• _Task objective_:
When you reach the line with "v Buffale a" in the records below, begin transcribing exactly and continue up to and including the line with "La rédaction de l’annonce", leaving out every picture.

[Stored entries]
--- START ---

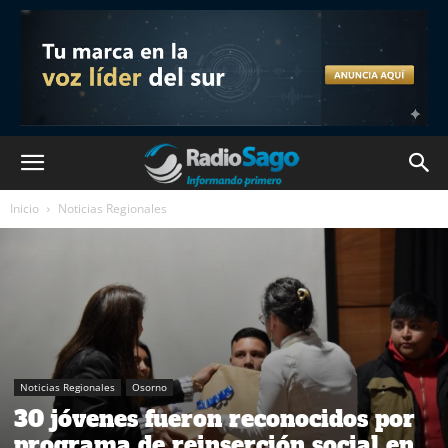
Inicio
Noticias Regionales
Noticias Regionales
Osorno
30 jóvenes fueron reconocidos por
programa de reinserción social en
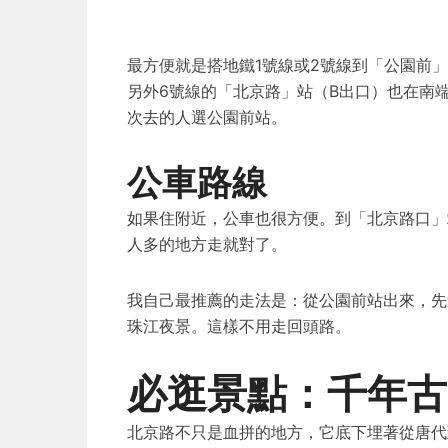
最方便就是搭地鐵1號線或2號線到「公園前
另外6號線的「北京路」站（B出口）也在南
次去的人選公園前站。
公車路線
如果住附近，公車也很方便。到「北京路口」站
人多的地方走就對了。
我自己最推薦的走法是：從公園前站出來，先
珠江夜景。這樣不用走回頭路。
必逛景點：千年古
北京路不只是血拼的地方，它底下埋著從唐代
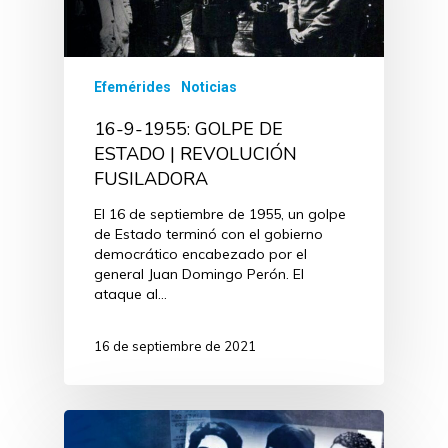
Efemérides
Noticias
16-9-1955: GOLPE DE
ESTADO | REVOLUCIÓN
FUSILADORA
El 16 de septiembre de 1955, un golpe
de Estado terminó con el gobierno
democrático encabezado por el
general Juan Domingo Perón. El
ataque al…
16 de septiembre de 2021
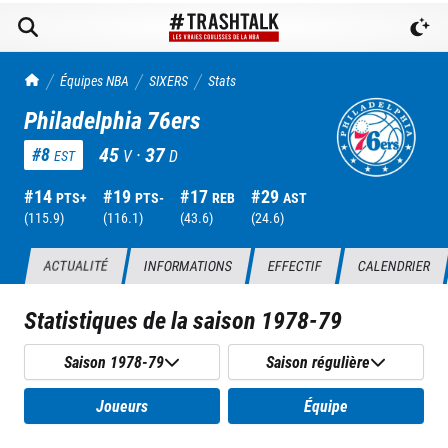
TrashTalk Actu NBA
Équipes NBA
SIXERS
Stats
Philadelphia 76ers
45
·
37
#
8
V
D
EST
#
14
#
19
#
17
#
29
PTS+
PTS-
REB
AST
(
115.9
)
(
116.1
)
(
43.6
)
(
24.6
)
ACTUALITÉ
INFORMATIONS
EFFECTIF
CALENDRIER
Statistiques de la saison
1978-79
Saison 1978-79
Saison régulière
Joueurs
Équipe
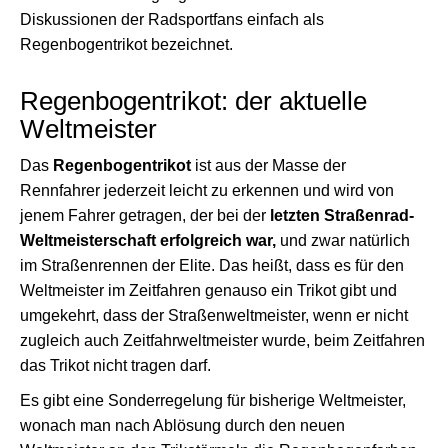
Diskussionen der Radsportfans einfach als
Regenbogentrikot bezeichnet.
Regenbogentrikot: der aktuelle
Weltmeister
Das
Regenbogentrikot
ist aus der Masse der
Rennfahrer jederzeit leicht zu erkennen und wird von
jenem Fahrer getragen, der bei der
letzten Straßenrad-
Weltmeisterschaft erfolgreich war,
und zwar natürlich
im Straßenrennen der Elite. Das heißt, dass es für den
Weltmeister im Zeitfahren genauso ein Trikot gibt und
umgekehrt, dass der Straßenweltmeister, wenn er nicht
zugleich auch Zeitfahrweltmeister wurde, beim Zeitfahren
das Trikot nicht tragen darf.
Es gibt eine Sonderregelung für bisherige Weltmeister,
wonach man nach Ablösung durch den neuen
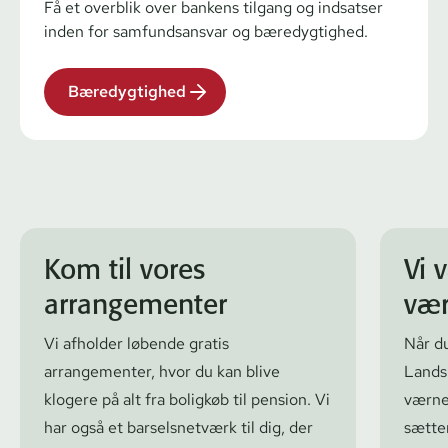
Få et overblik over bankens tilgang og indsatser
inden for samfundsansvar og bæredygtighed.
Bæredygtighed
Kom til vores
Vi 
arrangementer
vær
Vi afholder løbende gratis
Når d
arrangementer, hvor du kan blive
Lands
klogere på alt fra boligkøb til pension. Vi
værne
har også et barselsnetværk til dig, der
sætte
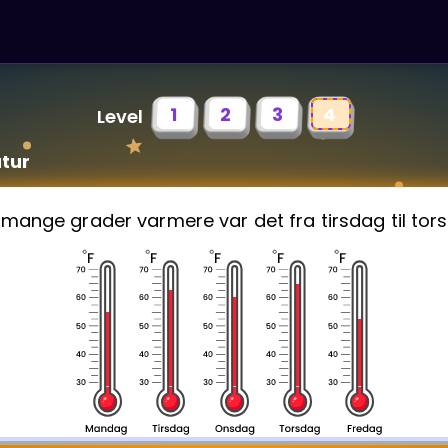
1
2
3
4
Level
tur
 mange grader varmere var det fra tirsdag til tor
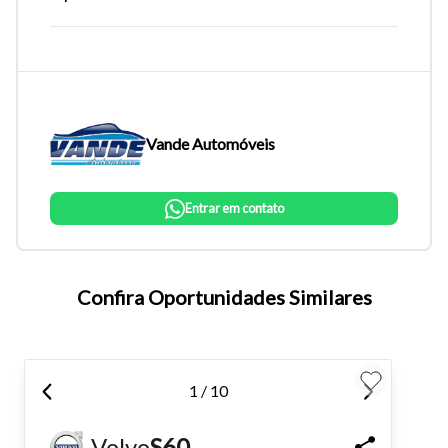
Vande Automóveis
Entrar em contato
Tamanho do texto
Confira Oportunidades Similares
Para aumentar ou diminuir a fonte em nosso site, utilize os
atalhos Ctrl+ (para aumentar) e Ctrl- (para diminuir) no seu
1 / 10
teclado.
Volvo
S60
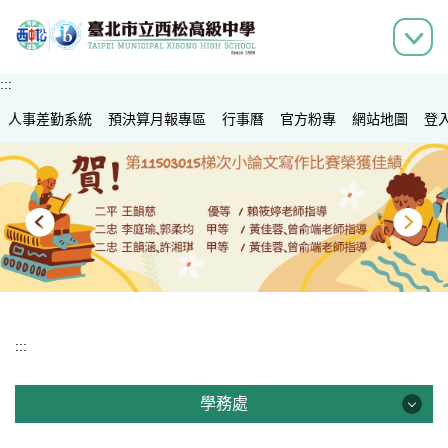
跳
到
主
要
:::
內
人事差勤系統
容
預決算月報專區
行事曆
官方粉專
網站地圖
登
區
:::
學務處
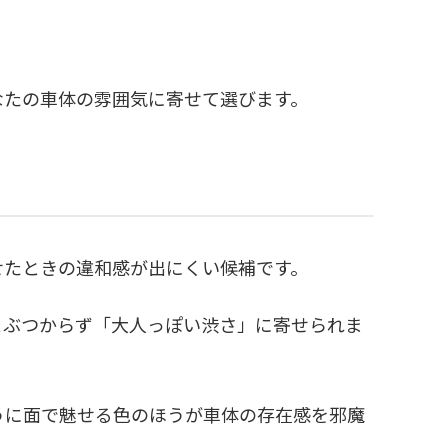
なたの車体の雰囲気に寄せて選びます。
せたときの違和感が出にくい候補です。
とぶつからず「大人っぽい渋さ」に寄せられま
うに面で魅せる色のほうが車体の存在感を邪魔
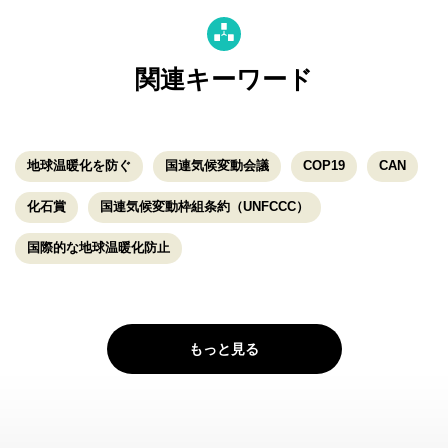
関連キーワード
地球温暖化を防ぐ
国連気候変動会議
COP19
CAN
化石賞
国連気候変動枠組条約（UNFCCC）
国際的な地球温暖化防止
もっと見る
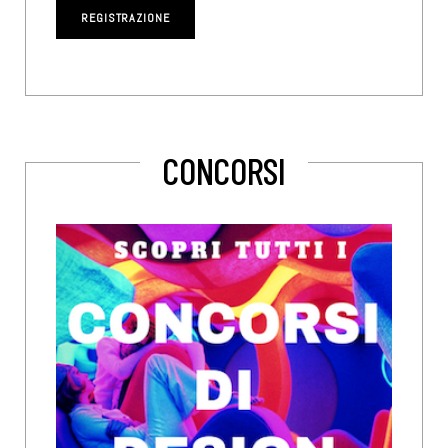
CONCORSI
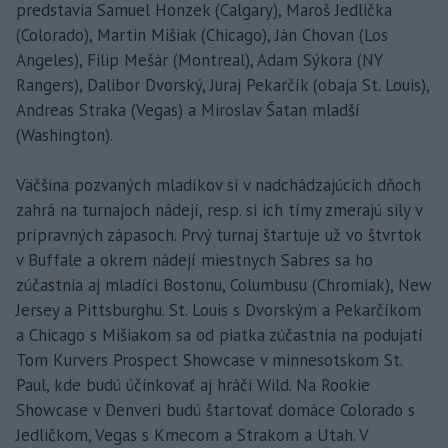
predstavia Samuel Honzek (Calgary), Maroš Jedlička
(Colorado), Martin Mišiak (Chicago), Ján Chovan (Los
Angeles), Filip Mešár (Montreal), Adam Sýkora (NY
Rangers), Dalibor Dvorský, Juraj Pekarčík (obaja St. Louis),
Andreas Straka (Vegas) a Miroslav Šatan mladší
(Washington).
Väčšina pozvaných mladíkov si v nadchádzajúcich dňoch
zahrá na turnajoch nádejí, resp. si ich tímy zmerajú sily v
prípravných zápasoch. Prvý turnaj štartuje už vo štvrtok
v Buffale a okrem nádejí miestnych Sabres sa ho
zúčastnia aj mladíci Bostonu, Columbusu (Chromiak), New
Jersey a Pittsburghu. St. Louis s Dvorským a Pekarčíkom
a Chicago s Mišiakom sa od piatka zúčastnia na podujatí
Tom Kurvers Prospect Showcase v minnesotskom St.
Paul, kde budú účinkovať aj hráči Wild. Na Rookie
Showcase v Denveri budú štartovať domáce Colorado s
Jedličkom, Vegas s Kmecom a Strakom a Utah. V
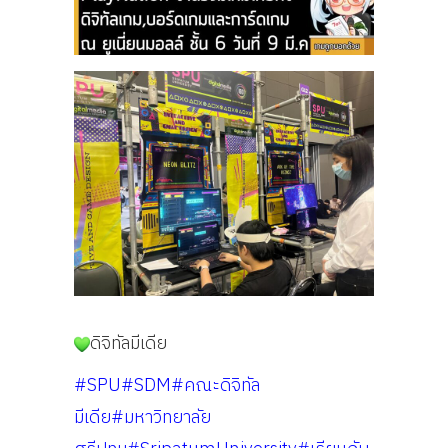
ดิจิทัลมีเดีย
#SPU
#SDM
#คณะดิจิทัล
มีเดีย
#มหาวิทยาลัย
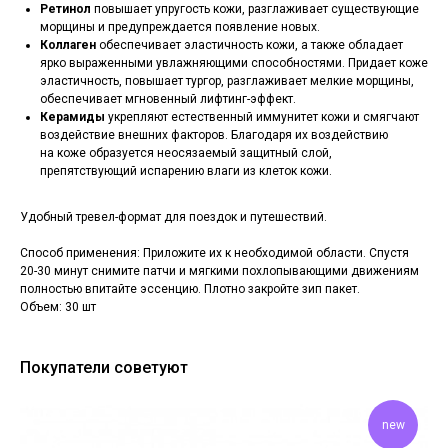
Ретинол
повышает упругость кожи, разглаживает существующие
морщины и предупреждается появление новых.
Коллаген
обеспечивает эластичность кожи, а также обладает
ярко выраженными увлажняющими способностями. Придает коже
эластичность, повышает тургор, разглаживает мелкие морщины,
обеспечивает мгновенный лифтинг-эффект.
Керамиды
укрепляют естественный иммунитет кожи и смягчают
воздействие внешних факторов. Благодаря их воздействию
на коже образуется неосязаемый защитный слой,
препятствующий испарению влаги из клеток кожи.
Удобный тревел-формат для поездок и путешествий.
Способ применения: Приложите их к необходимой области. Спустя
20-30 минут снимите патчи и мягкими похлопывающими движениям
полностью впитайте эссенцию. Плотно закройте зип пакет.
Объем: 30 шт
Покупатели советуют
new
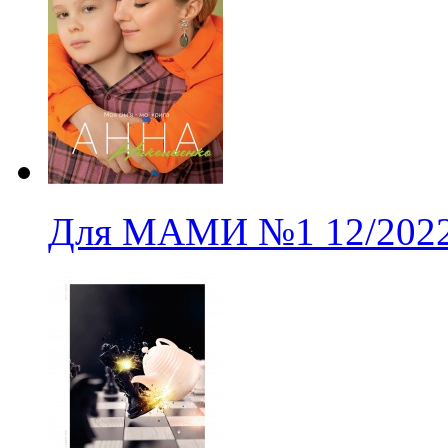
Для МАМИ
№1
12/202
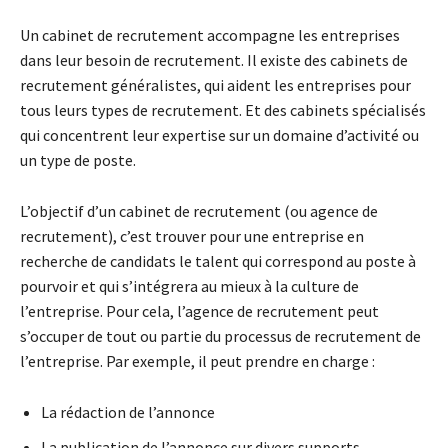
Un cabinet de recrutement accompagne les entreprises
dans leur besoin de recrutement. Il existe des cabinets de
recrutement généralistes, qui aident les entreprises pour
tous leurs types de recrutement. Et des cabinets spécialisés
qui concentrent leur expertise sur un domaine d’activité ou
un type de poste.
L’objectif d’un cabinet de recrutement (ou agence de
recrutement), c’est trouver pour une entreprise en
recherche de candidats le talent qui correspond au poste à
pourvoir et qui s’intégrera au mieux à la culture de
l’entreprise. Pour cela, l’agence de recrutement peut
s’occuper de tout ou partie du processus de recrutement de
l’entreprise. Par exemple, il peut prendre en charge :
La rédaction de l’annonce
La publication de l’annonce sur divers supports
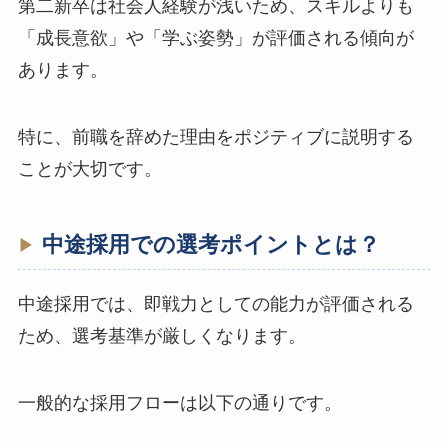
第二新卒は社会人経験が浅いため、スキルよりも
「成長意欲」や「学ぶ姿勢」が評価される傾向が
あります。
特に、前職を辞めた理由をポジティブに説明する
ことが大切です。
中途採用での選考ポイントとは？
中途採用では、即戦力としての能力が評価される
ため、選考基準が厳しくなります。
一般的な採用フローは以下の通りです。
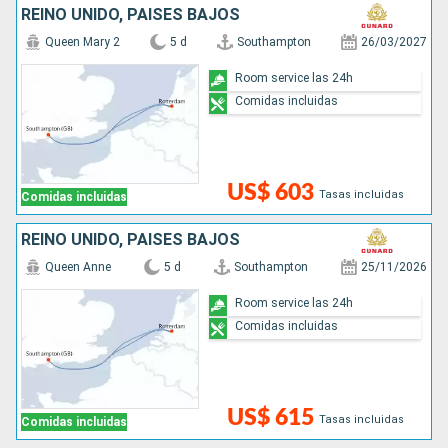
REINO UNIDO, PAISES BAJOS
Queen Mary 2
5 d
Southampton
26/03/2027
Room service las 24h
Comidas incluidas
US$ 603
Tasas incluidas
Comidas incluidas
REINO UNIDO, PAISES BAJOS
Queen Anne
5 d
Southampton
25/11/2026
Room service las 24h
Comidas incluidas
US$ 615
Tasas incluidas
Comidas incluidas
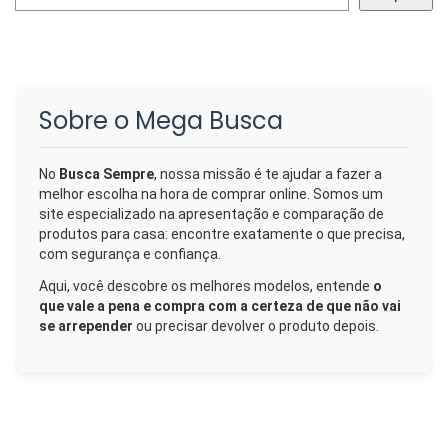
Sobre o Mega Busca
No
Busca Sempre
, nossa missão é te ajudar a fazer a
melhor escolha na hora de comprar online. Somos um
site especializado na apresentação e comparação de
produtos para casa: encontre exatamente o que precisa,
com segurança e confiança.
Aqui, você descobre os melhores modelos, entende
o
que vale a pena e compra com a certeza de que não vai
se arrepender
ou precisar devolver o produto depois.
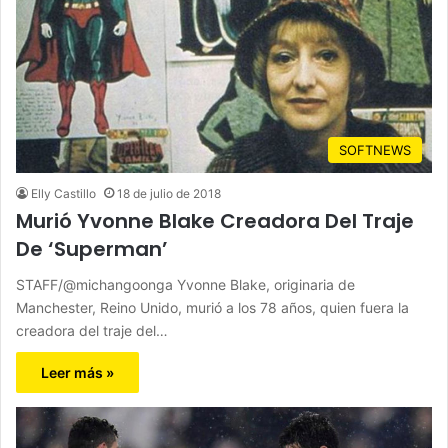
SOFTNEWS
Elly Castillo
18 de julio de 2018
Murió Yvonne Blake Creadora Del Traje
De ‘Superman’
STAFF/@michangoonga Yvonne Blake, originaria de
Manchester, Reino Unido, murió a los 78 años, quien fuera la
creadora del traje del…
Leer más »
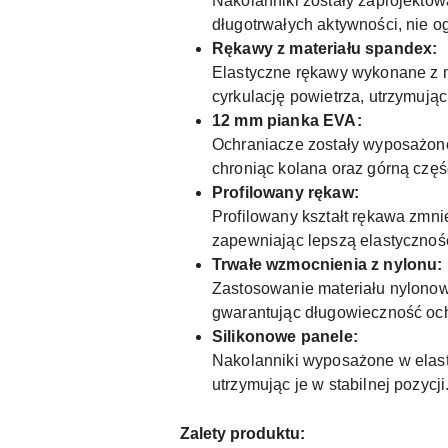
Nakolanniki zostały zaprojektow
długotrwałych aktywności, nie o
Rękawy z materiału spandex:
Elastyczne rękawy wykonane z 
cyrkulację powietrza, utrzymując
12 mm pianka EVA:
Ochraniacze zostały wyposażone
chroniąc kolana oraz górną czę
Profilowany rękaw:
Profilowany kształt rękawa zmni
zapewniając lepszą elastycznoś
Trwałe wzmocnienia z nylonu:
Zastosowanie materiału nylonow
gwarantując długowieczność och
Silikonowe panele:
Nakolanniki wyposażone w elast
utrzymując je w stabilnej pozycji
Zalety produktu:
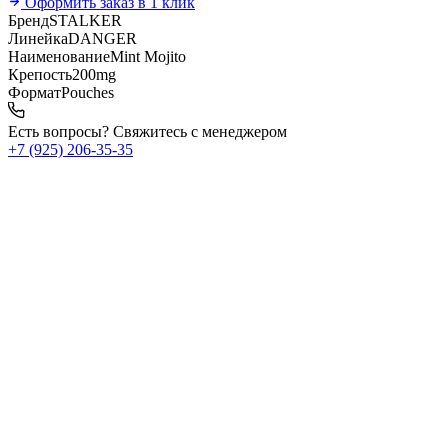
Оформить заказ в 1 клик
Бренд
STALKER
Линейка
DANGER
Наименование
Mint Mojito
Крепость
200mg
Формат
Pouches
Есть вопросы? Свяжитесь с менеджером
+7 (925) 206‑35‑35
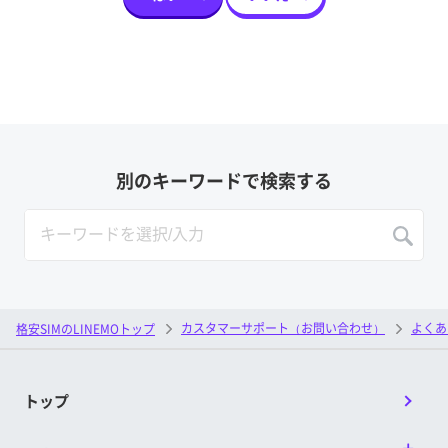
別のキーワードで検索する
カスタマーサポート（お問い合わせ）
よくあ
格安SIMのLINEMOトップ
トップ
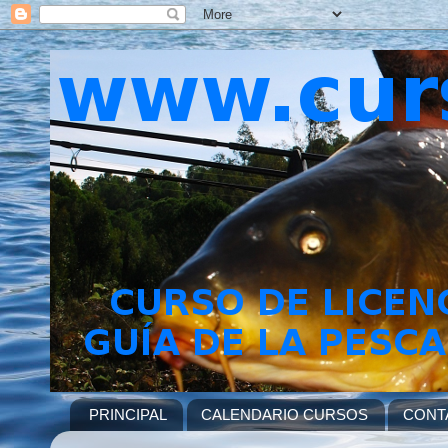
PRINCIPAL
CALENDARIO CURSOS
CONT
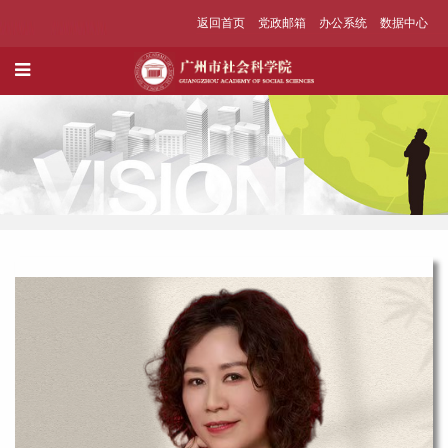
返回首页
党政邮箱
办公系统
数据中心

--- END ---

• _Result for this exercise_:
v Buffale a okrem nádejí miestnych Sabres sa ho
zúčastnia aj mladíci Bostonu, Columbusu (Chromiak), New
Jersey a Pittsburghu. St. Louis s Dvorským a Pekarčíkom
a Chicago s Mišiakom sa od piatka zúčastnia na podujatí
Tom Kurvers Prospect Showcase v minnesotskom St.
Paul, kde budú účinkovať aj hráči Wild. Na Rookie
Showcase v Denveri budú štartovať domáce Colorado s
Jedličkom, Vegas s Kmecom a Strakom a Utah. V
ดิจิทัลมีเดีย
#SPU
#SDM
#คณะดิจิทัล
มีเดีย
#มหาวิทยาลัย
Ретинол
повышает упругость кожи, разглаживает существующие
морщины и предупреждается появление новых.
Коллаген
обеспечивает эластичность кожи, а также обладает
ярко выраженными увлажняющими способностями. Придает коже
эластичность, повышает тургор, разглаживает мелкие морщины,
обеспечивает мгновенный лифтинг-эффект.
Керамиды
укрепляют естественный иммунитет кожи и смягчают
воздействие внешних факторов. Благодаря их воздействию
на коже образуется неосязаемый защитный слой,
препятствующий испарению влаги из клеток кожи.
Удобный тревел-формат для поездок и путешествий.
Способ применения: Приложите их к необходимой области. Спустя
20-30 минут снимите патчи и мягкими похлопывающими движениям
полностью впитайте эссенцию. Плотно закройте зип пакет.
Объем: 30 шт
Покупатели советуют
new
Для МАМИ
№1
12/202
Un cabinet de recrutement accompagne les entreprises
dans leur besoin de recrutement. Il existe des cabinets de
recrutement généralistes, qui aident les entreprises pour
tous leurs types de recrutement. Et des cabinets spécialisés
qui concentrent leur expertise sur un domaine d’activité ou
un type de poste.
L’objectif d’un cabinet de recrutement (ou agence de
recrutement), c’est trouver pour une entreprise en
recherche de candidats le talent qui correspond au poste à
pourvoir et qui s’intégrera au mieux à la culture de
l’entreprise. Pour cela, l’agence de recrutement peut
s’occuper de tout ou partie du processus de recrutement de
l’entreprise. Par exemple, il peut prendre en charge :
La rédaction de l’annonce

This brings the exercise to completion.